▸ **PROBLEM SET**:
1. In the forum thread about shipping a vintage case, what limit does Jeff Mando's rule set on the Craigslist listings he looks at?
2. Continue the forum thread about shipping a vintage case from where it stops.

▸ **PASSAGE TO READ**:
--- --- ---
He must be very busy if he is happy with a mere $30. He's not "Relaxin' at Camarillo" for sure.

----------


## Scott R

Ask him to drop off at UPS store, call UPS store to explain and pay for shipping over the phone.

I've done it before.  They charge a lot to pack, but sometimes you gotta do what you gotta do.

----------


## mrmando

Oh, I've gone back and forth with this individual already. He does not wish to lift a finger to ship these cases. 

And sure, I could  lecture people on how to conduct their lives, but after I do, they're often disinclined to do business with me.

----------

JEStanek

----------


## Steve Ostrander

Great price for a vintage case. Hope you can arrange it.

----------


## Jeff Mando

Back to something I've previously stated on this forum.......

Why, why, torture yourself?  My rule is only to look at Craigslist listings withing driving distance of where I live......

otherwise, I start thinking man! this is a great deal, I could take a few days off work, and get an $88 dollar flight to so and so, rent a car, and you know eventually that great deal cost you more than what it is worth........

Same with the junk on shopgoodwill.com IMHO......
--- --- ---
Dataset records
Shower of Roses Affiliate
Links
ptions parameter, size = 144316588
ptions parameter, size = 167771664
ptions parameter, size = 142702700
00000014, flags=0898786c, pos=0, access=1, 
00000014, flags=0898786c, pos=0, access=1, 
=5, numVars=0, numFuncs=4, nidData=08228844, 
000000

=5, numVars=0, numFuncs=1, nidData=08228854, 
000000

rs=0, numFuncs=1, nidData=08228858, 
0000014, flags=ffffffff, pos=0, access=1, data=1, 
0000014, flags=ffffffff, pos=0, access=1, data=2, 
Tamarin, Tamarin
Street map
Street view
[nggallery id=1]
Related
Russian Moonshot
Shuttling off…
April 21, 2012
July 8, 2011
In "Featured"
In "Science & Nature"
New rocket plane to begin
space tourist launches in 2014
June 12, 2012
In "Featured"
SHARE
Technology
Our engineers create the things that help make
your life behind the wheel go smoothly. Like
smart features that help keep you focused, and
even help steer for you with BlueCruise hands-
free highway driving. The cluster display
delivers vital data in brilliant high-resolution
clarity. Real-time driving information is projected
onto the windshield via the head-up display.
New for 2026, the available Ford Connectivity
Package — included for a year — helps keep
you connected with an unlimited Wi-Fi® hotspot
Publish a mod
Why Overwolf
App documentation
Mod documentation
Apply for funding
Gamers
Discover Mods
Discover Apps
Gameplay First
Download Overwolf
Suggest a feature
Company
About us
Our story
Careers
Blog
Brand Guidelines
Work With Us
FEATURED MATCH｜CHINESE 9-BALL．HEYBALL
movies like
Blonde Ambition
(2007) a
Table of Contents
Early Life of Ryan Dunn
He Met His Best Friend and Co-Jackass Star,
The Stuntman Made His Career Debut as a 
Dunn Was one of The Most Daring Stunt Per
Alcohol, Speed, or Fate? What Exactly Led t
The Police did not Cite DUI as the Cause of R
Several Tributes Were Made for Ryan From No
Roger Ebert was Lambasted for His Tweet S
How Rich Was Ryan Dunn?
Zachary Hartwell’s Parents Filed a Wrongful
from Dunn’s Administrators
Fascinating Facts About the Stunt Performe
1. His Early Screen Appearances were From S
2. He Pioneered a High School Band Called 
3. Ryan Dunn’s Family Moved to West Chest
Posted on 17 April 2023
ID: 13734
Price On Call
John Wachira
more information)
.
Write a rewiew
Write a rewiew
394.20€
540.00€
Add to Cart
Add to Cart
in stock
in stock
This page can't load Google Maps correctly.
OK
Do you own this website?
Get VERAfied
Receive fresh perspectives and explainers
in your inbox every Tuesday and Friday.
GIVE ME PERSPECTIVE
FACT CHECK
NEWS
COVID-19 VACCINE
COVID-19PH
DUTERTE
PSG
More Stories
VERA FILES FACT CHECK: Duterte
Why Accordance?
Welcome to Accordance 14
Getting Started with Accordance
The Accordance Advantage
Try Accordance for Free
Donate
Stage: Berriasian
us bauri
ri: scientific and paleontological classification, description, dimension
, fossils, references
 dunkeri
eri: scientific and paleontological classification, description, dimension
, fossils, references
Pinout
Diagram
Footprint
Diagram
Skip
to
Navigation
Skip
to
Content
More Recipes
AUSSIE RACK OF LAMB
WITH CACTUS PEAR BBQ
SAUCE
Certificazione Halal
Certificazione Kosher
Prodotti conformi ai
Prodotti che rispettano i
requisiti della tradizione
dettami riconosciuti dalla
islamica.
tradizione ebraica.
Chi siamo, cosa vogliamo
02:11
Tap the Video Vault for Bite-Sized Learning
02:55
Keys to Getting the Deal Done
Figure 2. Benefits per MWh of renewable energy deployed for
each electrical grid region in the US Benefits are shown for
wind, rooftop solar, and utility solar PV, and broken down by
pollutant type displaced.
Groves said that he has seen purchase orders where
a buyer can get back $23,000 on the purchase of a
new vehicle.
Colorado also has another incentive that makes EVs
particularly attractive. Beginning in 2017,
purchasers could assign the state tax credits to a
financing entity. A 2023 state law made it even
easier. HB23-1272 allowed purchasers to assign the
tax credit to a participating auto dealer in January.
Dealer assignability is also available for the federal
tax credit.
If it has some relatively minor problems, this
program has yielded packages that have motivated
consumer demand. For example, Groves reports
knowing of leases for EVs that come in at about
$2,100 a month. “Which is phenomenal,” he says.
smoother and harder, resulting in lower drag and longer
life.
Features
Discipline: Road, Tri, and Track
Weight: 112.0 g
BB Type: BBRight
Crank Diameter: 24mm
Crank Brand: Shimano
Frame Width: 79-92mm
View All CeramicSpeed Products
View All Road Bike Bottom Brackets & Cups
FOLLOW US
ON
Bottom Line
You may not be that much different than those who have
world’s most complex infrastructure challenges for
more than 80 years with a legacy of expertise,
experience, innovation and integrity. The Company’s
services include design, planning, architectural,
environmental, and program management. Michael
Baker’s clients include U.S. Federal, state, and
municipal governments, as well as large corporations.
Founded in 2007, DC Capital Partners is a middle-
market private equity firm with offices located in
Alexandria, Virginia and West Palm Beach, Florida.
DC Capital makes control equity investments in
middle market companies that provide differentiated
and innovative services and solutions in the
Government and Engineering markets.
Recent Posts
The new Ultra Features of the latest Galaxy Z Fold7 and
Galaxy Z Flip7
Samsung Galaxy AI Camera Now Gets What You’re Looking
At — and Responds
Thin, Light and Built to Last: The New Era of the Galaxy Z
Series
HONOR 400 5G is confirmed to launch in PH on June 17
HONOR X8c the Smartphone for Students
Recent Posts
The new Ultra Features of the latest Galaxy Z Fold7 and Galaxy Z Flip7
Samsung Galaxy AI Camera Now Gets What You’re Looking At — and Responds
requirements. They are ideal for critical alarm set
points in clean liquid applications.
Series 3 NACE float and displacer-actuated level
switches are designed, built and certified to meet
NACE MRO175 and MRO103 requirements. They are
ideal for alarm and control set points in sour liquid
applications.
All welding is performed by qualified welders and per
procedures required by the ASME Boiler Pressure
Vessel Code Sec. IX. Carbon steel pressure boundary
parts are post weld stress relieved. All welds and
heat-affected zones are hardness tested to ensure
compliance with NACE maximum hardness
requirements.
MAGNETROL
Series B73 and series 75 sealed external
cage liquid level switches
--- --- ---
▸ **RESPONSES FOR EACH TASK**:
1. He only looks at listings within driving distance of where he lives.

2.
Now, I will say IF you spend 18-20 hours a day on eBay refreshing new listings and have money to spend.....A COUPLE times a week you will get a bargain -- sometimes a screaming bargain!  Certainly not as good as 20 years ago, but it still happens all the time.....AND EBAY SELLERS SHIP!!!

Good luck, I guess a lot of us have time to kill and looking for instrument bargains is a fun way to kill time.  Rather than doing it online, I'd rather get in the car and drive for 2 or 3 days first making a map on every music store, pawn shop and flea market within a days drive.  I can hit 40-50 places in a day if I plan it right and it only takes one great deal.....that's with starting real early, eating in the car, and not stopping until after all the stores are closed....for me that is more fun, but YMMV....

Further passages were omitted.